One of the times I miss living in Brazil the most is when the World Cup rolls along. Over there, soccer is almost like a religion that even die-hard New York Yankee fans are unable to match.
When the national team plays in the tournament, offices close early so everybody can watch the game (and workers get paid in full for the day, mind you).
Also, soccer fever is everywhere during that time, and people seem to forget that there are problems in the world. The talk of the town are always the games, and everywhere you go there’s a TV on showing whatever match is going on at any given time.
In the US, things are quite different. A few days ago, I watched passionately as Brazil beat North Korea 2×1, and as I walked down the street to go teach my evening class, it was like nothing had just happened.
At my workplace, few even talk about the World Cup, and though local newspapers do give some coverage to the games, much more attention is paid to baseball, which is the national pastime here.
Today, as I watched Mexico beat France (yes!!!!), I believe I was the only person in my building that was watching the game – or who knew there was something going on in South Africa.
The reason for that is that the US never really warmed up to soccer, no matter how much promoters have tried.
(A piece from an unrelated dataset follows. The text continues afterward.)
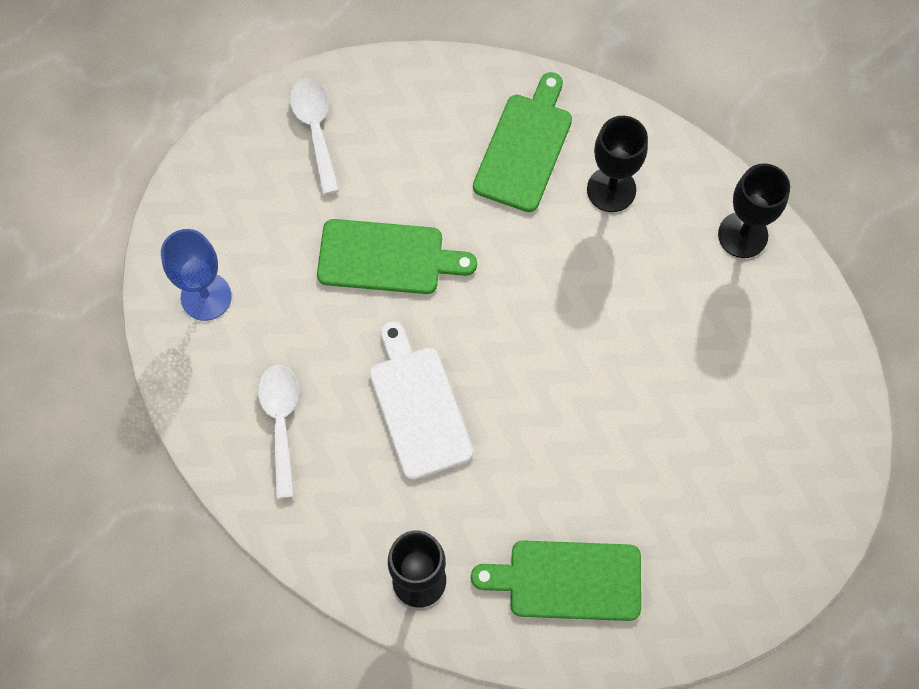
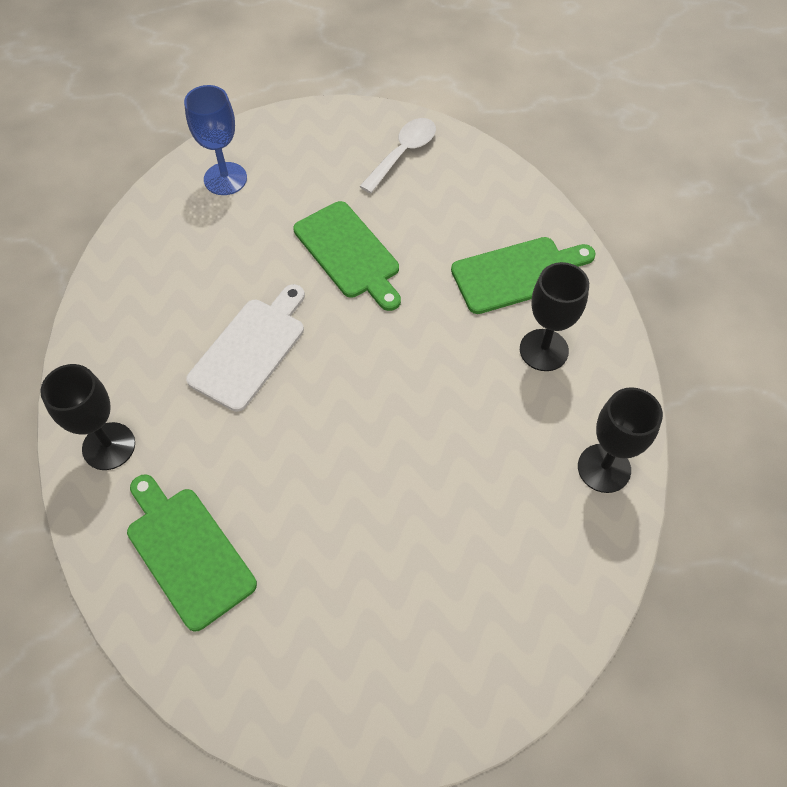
camera: 50 degrees right, 10 degrees down
(281, 422) = (168, 278): white spoon -> none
I watched the US x England game at a pub in Alphabet City, where most present were rooting for the Brits, not the US.
And as I stepped outside to answer a phone call, a group of people wondered what was going on there, as it was standing room only (I actually saw that game in three different places – the last few minutes in a Mexican bar).
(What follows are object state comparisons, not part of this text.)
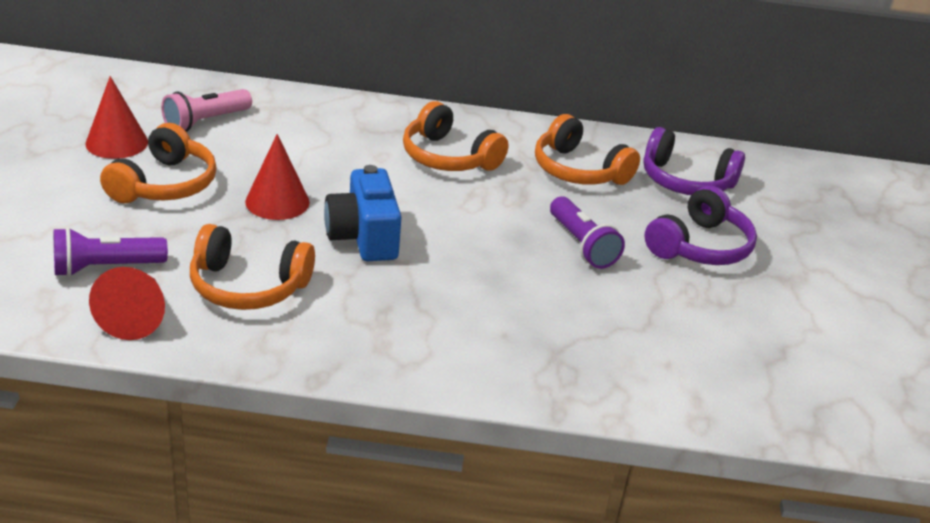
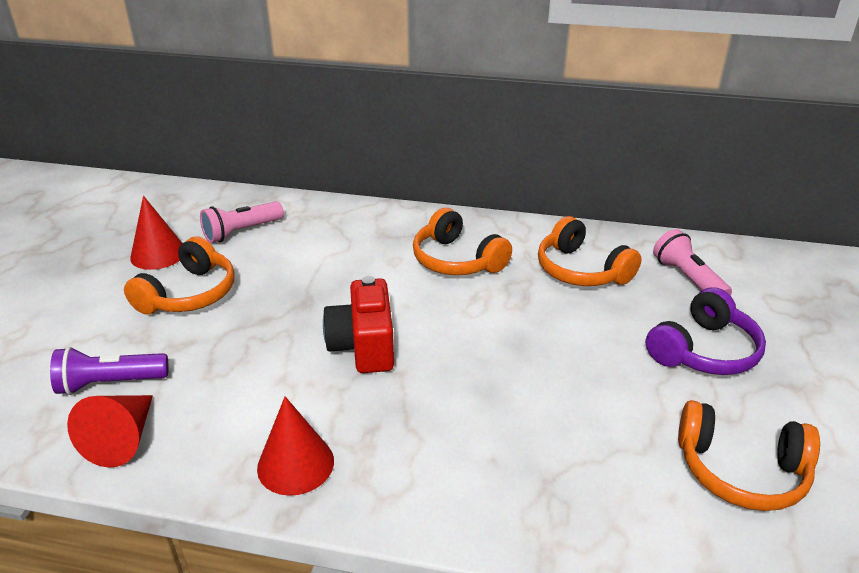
camera: 10 degrees right, 0 degrees up
(248, 286) = (240, 403): orange headphones -> orange headphones (740, 471)
(277, 202) = (288, 309): red cone -> red cone (295, 464)
(363, 237) = (363, 346): blue camera -> red camera
(582, 245) = (581, 351): purple flashlight -> none
(685, 181) = (687, 279): purple headphones -> pink flashlight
Most Americans prefer their homegrown sports, making events out of finals like the Super Bowl (football) or the World Series (baseball) even if the teams they support are not playing. Here, soccer is a foreign game appreciated mostly by immigrants – specially Europeans and Latin Americans.
As for US sports, I really have no interest in them. Blame it for living abroad for so long and to having a father who was not interested in passing along baseball and football culture.
I was never taken to ballgames as a kid, and I was never taught the rules of these games. Today, when I sit at a pub and people are watching the Yankees or say, the Giants, I pretty much ignore it. But show me a soccer game, and you have my attention for those 90 minutes.
So during these thirty days of soccer, I will be obsessively following each and every game, and annoying the heck out of friends. Oil spill in the Gulf? Obama’s tanking popularity? The mess in Albany? Sorry, guys – I got a game to watch. Even if you don’t care.